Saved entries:
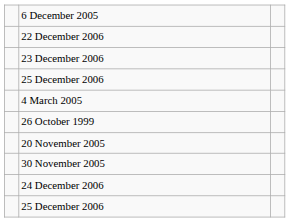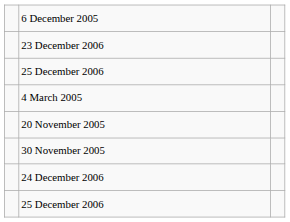- row: 22 December 2006
- row: 26 October 1999
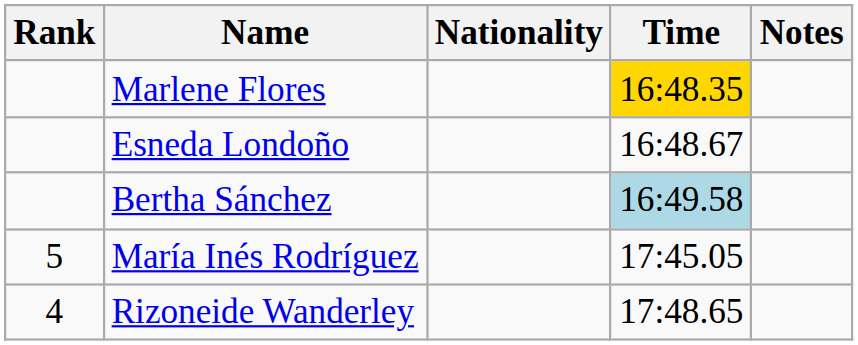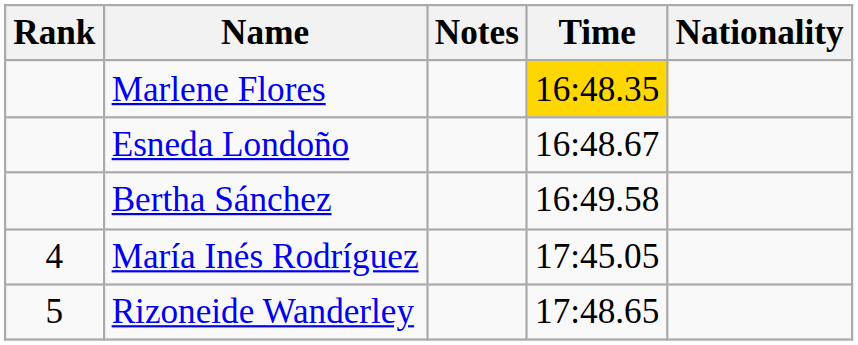columns swapped: Nationality <-> Notes
Bertha Sánchez | Time: lightblue background -> no background
María Inés Rodríguez | Rank: 5 -> 4
Rizoneide Wanderley | Rank: 4 -> 5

- Task goal
Return every line of the material above unchanged, but leave the pictures out.

- Output of the task
- row: 22 December 2006
- row: 26 October 1999
columns swapped: Nationality <-> Notes
Bertha Sánchez | Time: lightblue background -> no background
María Inés Rodríguez | Rank: 5 -> 4
Rizoneide Wanderley | Rank: 4 -> 5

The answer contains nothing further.